Une correspondance de haute volée

Publié le par Michel Monsay

Une correspondance de haute volée

Pendant dix ans, Anton Tchekhov et la belle Lydia Mizinova, chanteuse, actrice, traductrice et essayiste, qui inspira à l’écrivain russe la Nina de « La Mouette », vont multiplier les échanges épistolaires. Grâce à Nicolas Struve, leur correspondance, inédite en français, donne vie à un formidable spectacle interprété par David Gouhier et Stéphanie Schwartzbrod, tous deux très convaincants. Ce ne sont pas tant les personnages de Tchekhov et de Lika qu’ils incarnent que leur esprit.
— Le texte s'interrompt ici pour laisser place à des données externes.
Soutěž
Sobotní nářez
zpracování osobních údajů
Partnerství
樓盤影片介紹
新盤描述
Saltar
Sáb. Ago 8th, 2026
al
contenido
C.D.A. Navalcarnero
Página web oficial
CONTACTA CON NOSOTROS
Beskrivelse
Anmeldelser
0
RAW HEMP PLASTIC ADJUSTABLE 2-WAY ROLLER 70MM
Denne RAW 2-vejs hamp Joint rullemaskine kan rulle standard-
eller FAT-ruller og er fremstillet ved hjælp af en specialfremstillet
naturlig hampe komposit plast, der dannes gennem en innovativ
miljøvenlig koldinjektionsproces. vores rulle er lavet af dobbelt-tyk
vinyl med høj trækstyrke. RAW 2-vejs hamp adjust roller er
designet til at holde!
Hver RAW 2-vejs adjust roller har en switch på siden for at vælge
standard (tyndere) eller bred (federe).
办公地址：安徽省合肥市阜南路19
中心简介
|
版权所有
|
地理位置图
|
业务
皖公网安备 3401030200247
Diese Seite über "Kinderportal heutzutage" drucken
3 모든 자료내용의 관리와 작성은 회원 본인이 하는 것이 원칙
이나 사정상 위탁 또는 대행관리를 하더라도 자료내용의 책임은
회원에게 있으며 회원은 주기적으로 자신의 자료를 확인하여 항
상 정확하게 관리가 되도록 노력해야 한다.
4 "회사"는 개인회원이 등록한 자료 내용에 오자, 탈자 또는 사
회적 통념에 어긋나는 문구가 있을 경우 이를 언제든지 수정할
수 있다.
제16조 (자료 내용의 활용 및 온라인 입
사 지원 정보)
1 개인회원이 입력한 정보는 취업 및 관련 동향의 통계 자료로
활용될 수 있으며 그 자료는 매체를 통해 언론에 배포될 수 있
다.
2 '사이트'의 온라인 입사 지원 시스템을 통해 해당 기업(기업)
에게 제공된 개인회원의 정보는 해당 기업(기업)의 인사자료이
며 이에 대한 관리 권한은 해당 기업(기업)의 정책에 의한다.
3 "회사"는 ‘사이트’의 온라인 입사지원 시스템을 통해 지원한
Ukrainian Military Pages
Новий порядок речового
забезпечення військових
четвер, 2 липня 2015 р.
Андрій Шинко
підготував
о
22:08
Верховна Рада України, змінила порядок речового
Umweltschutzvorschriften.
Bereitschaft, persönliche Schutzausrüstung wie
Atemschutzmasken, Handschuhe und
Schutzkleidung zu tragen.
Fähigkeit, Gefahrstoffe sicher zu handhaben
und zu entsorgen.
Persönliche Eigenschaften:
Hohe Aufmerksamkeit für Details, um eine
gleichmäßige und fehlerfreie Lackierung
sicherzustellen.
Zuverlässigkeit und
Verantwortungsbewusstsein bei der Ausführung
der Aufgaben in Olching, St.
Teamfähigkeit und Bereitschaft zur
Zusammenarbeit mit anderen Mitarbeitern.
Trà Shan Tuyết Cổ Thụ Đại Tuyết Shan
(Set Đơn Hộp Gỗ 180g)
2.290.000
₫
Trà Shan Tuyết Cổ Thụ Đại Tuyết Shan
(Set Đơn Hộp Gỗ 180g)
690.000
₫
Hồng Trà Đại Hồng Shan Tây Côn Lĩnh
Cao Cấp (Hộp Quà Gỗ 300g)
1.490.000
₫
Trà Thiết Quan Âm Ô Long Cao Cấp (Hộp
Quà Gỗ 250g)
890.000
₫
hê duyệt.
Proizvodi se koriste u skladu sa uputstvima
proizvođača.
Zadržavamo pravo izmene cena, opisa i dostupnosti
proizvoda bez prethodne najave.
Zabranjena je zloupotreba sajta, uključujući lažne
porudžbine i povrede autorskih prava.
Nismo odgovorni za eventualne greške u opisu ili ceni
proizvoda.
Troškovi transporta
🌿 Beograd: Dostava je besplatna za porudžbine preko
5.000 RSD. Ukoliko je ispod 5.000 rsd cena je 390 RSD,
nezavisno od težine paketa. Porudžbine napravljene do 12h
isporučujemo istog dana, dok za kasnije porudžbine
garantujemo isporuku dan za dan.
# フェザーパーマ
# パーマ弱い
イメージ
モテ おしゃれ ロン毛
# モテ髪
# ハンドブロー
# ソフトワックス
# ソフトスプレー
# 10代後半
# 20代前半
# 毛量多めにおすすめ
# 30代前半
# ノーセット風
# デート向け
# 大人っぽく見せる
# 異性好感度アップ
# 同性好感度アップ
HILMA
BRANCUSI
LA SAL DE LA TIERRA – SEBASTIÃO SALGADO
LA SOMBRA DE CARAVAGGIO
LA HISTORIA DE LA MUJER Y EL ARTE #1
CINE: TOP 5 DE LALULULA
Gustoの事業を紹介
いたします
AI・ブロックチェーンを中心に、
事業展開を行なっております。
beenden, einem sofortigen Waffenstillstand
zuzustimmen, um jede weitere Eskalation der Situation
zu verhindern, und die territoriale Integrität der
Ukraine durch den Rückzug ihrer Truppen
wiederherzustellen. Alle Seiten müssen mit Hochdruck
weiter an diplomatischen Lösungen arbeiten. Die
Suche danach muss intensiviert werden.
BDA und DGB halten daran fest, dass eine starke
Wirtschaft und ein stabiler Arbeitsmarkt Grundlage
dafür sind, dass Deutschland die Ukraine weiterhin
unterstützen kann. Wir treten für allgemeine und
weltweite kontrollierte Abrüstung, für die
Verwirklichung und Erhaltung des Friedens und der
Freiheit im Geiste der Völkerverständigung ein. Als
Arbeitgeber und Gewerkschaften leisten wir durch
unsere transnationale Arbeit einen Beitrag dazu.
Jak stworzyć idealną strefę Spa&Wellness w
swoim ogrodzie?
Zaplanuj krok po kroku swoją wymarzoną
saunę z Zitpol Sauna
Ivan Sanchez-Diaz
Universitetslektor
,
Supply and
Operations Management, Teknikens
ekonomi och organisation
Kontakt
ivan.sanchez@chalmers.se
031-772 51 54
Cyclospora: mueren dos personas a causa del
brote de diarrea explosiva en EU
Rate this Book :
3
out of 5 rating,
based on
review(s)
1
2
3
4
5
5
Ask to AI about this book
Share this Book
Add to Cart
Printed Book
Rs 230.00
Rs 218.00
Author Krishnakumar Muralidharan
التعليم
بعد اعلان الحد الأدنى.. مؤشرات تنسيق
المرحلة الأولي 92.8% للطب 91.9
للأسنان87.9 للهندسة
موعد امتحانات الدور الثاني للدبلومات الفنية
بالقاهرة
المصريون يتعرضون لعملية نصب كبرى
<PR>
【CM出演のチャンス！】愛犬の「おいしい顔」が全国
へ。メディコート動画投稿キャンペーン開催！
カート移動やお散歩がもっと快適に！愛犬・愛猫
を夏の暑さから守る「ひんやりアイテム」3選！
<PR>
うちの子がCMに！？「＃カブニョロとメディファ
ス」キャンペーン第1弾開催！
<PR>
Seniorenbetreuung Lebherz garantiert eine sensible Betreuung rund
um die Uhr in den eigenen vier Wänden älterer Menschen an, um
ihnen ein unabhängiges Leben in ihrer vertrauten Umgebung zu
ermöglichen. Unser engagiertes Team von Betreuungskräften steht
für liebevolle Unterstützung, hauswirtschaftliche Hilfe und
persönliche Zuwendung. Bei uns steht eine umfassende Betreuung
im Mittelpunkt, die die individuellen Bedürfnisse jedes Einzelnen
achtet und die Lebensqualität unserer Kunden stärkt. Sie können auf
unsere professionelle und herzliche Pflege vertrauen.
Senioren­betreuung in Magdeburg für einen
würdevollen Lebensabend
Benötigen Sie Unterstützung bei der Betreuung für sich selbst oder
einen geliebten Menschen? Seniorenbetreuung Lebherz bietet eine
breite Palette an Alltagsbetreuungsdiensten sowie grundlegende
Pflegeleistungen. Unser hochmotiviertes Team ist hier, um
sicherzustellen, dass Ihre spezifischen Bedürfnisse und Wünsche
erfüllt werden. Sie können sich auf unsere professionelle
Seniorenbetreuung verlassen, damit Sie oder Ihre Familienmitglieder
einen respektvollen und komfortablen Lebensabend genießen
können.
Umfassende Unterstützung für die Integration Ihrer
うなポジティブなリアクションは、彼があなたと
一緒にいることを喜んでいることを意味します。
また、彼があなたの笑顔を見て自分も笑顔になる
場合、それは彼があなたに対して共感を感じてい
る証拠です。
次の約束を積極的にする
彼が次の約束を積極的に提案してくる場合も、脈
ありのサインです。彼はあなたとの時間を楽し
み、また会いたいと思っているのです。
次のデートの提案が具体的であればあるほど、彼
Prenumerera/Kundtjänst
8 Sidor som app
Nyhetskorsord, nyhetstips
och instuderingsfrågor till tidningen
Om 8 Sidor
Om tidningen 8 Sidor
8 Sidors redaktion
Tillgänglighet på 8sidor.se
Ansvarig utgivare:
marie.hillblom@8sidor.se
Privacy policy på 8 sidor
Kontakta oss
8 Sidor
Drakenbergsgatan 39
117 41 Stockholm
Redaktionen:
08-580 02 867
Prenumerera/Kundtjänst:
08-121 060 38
Un esprit joueur, primesautier, un désir fou de liberté dans cette Russie de la fin du XIXe siècle, une mélancolie débordante de vitalité, qui se teindra de couleurs plus sombres au fur et à mesure que les années avancent, et qu’ils ne cessent de se voir et de s’écrire, au tournant du siècle. C’est elle, l’écriture, qui est au cœur de la mise en scène de Nicolas Struve, qui inscrit ses deux acteurs dans une boîte noire comme un tableau d’écolier, remplie de feuilles de papier blanc qui s’envoleront ou resteront entassées dans les coins. Sur ces grandes pages noires du décor, Lika et Anton écrivent et dessinent à l’eau des fragments d’amour, deux êtres aussi acharnés à traquer les promesses de bonheur qu’à les laisser s’enfuir. Leur histoire épistolaire s’apparente à une cuisine pimentée d’un humour qui canalise l’amertume ou l’aigre-doux du sentiment amoureux sous une mousse légère de jeux où les mots de l’un se voient renvoyer la balle dans la réponse de l’autre. Ce spectacle, traversé de finesse et d'intelligence, s'ouvre et se referme sur des extraits de cette pièce emblématique du théâtre russe, qui le soir de sa première essuya un échec total.

A voir au Théâtre de la Reine blanche jusqu'au 9 octobre.